Been security analyst in SOC for more than 3 years. Besides waiting for the alerts triggering from the device such as IPS or end point protection, one can write up rules in SIEM to analyse logs. SIEM needs to be constantly updated with new Intel. Below are few things that I look for for a customer during hunting remotely or on-site. Understand Incident response and threat hunting can be integrated.

  1. Central logging place such as SIEM logs from various network devices.
  2. Traffic violating security standards.
  3. Traffic going to or coming from countries where customer does not do business with.
  4. Access/running executables or confidential files on hosts/servers – this can be done by acceptable use monitoring.
  5. Threat intelligence and/or threat feeds – open source and subscribed and matching against the logs.
  6. Endpoint protection logs – especially the ones that are cleaned or quarantined. We need to understand how endpoint and/or AV vendors are identifying or logging these entries to get a broader picture and what type of tools or malware are being used against you.
  7. Publicly available information for the customer and analysing how that information can be used to target customers and monitoring those open doors.
  8. Windows logs – privilege escalation, failed attempts, user accounts on the system, which user logged into the system, what services/process running, one can also make list of folders that should not have any executables or services starting from.
  9. Proxy and/or DNS logs – suspicious packets, HTTP request, large/similar number of bytes in and bytes out, any traffic going via clear-text protocols such as 22. Look for specific keywords in DNS logs, also check what DNS servers requests are going – may find some foreign DNS.

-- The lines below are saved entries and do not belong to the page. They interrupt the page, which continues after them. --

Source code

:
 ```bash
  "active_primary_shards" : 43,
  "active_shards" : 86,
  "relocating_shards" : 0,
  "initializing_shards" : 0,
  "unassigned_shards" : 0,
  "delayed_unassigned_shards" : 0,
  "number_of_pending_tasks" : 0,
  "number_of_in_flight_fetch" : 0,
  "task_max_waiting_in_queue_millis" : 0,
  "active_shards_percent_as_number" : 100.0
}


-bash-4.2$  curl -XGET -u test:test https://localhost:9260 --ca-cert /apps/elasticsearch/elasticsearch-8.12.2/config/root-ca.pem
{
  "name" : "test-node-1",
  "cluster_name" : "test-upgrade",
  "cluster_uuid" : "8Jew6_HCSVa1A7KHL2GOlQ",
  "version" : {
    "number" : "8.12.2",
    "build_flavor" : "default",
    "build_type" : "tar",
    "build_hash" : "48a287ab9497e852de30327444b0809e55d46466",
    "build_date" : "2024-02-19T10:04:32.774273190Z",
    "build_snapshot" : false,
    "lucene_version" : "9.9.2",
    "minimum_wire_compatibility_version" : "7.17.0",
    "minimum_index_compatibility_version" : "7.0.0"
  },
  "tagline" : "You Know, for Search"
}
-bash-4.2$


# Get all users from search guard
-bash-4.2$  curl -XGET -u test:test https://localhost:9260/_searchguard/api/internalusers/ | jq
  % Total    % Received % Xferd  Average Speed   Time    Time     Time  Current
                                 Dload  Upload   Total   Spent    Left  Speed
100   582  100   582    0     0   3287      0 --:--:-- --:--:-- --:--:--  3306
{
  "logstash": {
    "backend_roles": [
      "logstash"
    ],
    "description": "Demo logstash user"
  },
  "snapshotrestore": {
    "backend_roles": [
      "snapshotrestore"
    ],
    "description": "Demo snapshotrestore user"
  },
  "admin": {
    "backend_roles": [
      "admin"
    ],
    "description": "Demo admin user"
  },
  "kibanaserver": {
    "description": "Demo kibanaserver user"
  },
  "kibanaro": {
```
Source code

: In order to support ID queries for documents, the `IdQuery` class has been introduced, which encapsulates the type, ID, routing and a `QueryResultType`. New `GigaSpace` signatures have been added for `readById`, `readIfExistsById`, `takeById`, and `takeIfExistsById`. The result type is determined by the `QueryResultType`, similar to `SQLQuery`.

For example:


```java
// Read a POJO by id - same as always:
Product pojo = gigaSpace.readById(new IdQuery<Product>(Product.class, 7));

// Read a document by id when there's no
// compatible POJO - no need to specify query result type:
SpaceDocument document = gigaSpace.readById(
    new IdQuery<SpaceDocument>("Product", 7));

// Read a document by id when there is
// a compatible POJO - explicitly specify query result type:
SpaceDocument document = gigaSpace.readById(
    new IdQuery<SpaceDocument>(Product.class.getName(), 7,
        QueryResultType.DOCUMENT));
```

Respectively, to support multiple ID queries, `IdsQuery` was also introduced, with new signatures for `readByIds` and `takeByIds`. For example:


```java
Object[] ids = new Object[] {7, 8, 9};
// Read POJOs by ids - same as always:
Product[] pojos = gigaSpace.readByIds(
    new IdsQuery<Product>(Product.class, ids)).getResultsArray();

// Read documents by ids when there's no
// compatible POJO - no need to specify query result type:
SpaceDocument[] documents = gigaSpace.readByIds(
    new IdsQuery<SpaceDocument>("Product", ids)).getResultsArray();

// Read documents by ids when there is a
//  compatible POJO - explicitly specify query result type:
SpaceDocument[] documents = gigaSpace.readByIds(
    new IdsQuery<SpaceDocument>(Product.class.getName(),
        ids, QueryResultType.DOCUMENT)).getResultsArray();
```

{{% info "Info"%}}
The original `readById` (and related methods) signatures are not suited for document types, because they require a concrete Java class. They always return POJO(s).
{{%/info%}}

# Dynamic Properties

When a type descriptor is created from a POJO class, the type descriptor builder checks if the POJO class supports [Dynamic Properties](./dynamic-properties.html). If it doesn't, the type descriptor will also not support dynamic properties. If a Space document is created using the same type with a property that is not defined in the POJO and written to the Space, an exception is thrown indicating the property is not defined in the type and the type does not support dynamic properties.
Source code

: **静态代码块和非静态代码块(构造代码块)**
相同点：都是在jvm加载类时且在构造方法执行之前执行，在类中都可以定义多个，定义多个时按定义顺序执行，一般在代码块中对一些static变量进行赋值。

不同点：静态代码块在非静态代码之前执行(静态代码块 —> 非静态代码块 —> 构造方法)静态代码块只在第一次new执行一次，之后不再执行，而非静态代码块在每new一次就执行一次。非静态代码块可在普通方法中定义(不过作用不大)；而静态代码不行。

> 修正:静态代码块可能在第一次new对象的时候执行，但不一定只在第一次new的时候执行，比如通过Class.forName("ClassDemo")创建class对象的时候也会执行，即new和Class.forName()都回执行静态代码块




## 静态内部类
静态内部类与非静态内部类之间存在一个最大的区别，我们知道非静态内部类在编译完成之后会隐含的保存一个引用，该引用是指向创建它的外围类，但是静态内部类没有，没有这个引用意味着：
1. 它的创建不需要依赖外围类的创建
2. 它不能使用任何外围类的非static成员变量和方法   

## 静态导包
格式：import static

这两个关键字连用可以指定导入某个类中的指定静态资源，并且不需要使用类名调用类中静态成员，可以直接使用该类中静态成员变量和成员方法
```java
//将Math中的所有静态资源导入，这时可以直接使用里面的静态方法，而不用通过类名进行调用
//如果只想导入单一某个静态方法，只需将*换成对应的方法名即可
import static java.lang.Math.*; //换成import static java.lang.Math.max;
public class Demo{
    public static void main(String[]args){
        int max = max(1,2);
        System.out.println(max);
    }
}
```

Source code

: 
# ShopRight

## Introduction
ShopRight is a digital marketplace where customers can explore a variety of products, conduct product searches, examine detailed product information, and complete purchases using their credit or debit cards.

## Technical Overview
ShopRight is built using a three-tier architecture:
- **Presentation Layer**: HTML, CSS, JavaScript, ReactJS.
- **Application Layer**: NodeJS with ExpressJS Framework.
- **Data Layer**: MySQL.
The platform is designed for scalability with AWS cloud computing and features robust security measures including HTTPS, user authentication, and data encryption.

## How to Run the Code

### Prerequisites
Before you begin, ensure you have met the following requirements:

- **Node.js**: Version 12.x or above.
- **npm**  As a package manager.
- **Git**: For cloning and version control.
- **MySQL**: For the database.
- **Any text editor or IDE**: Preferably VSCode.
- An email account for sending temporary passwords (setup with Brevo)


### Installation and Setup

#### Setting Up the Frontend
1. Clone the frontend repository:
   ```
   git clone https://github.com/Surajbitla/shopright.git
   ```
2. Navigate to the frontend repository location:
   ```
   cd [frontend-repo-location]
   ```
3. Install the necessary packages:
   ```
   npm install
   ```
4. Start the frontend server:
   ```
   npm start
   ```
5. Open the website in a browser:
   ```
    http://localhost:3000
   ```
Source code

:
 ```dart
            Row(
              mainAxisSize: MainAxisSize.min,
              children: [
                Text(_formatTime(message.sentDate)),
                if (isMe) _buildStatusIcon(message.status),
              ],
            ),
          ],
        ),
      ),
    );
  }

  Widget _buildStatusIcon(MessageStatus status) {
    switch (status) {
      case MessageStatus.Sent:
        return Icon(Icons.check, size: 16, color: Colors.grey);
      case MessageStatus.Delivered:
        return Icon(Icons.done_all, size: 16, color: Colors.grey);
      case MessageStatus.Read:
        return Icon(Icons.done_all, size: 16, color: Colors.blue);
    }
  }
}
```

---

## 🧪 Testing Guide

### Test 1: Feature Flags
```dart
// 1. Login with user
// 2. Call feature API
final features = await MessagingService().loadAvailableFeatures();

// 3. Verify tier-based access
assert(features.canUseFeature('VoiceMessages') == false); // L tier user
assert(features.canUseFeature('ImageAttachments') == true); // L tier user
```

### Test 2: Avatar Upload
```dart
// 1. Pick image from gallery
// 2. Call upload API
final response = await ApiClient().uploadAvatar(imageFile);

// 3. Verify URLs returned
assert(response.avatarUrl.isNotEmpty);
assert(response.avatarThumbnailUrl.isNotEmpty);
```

To identify IOCs and/or malicious entities independent of any customer logs:

  1. Randomly accessing websites on top-level domains to identify any suspicious/malicious re-direction – the traffic is passed to the interface being monitored by snort. Windows machine will also have procmon with Virus Total integration and ofcourse wireshark.
  2. Analysing spam emails and run it over Security Onion to see if any alerts gets trigger. Extract domains and IP address and use them in the SIEM.
  3. Check specific parameters in the URL/HTTP requests that can be used to exploit web applications – although the IDPS may trigger the rule for it but there are instances where we do not get IDPS logs.
  4. Lastly, honeypot to identify bad actors.
  5. Lurking on private forums, IRC and dark web – hell yeah.
  6. Following threat campaigns.

Hope this helps. Happy hunting!!!!!!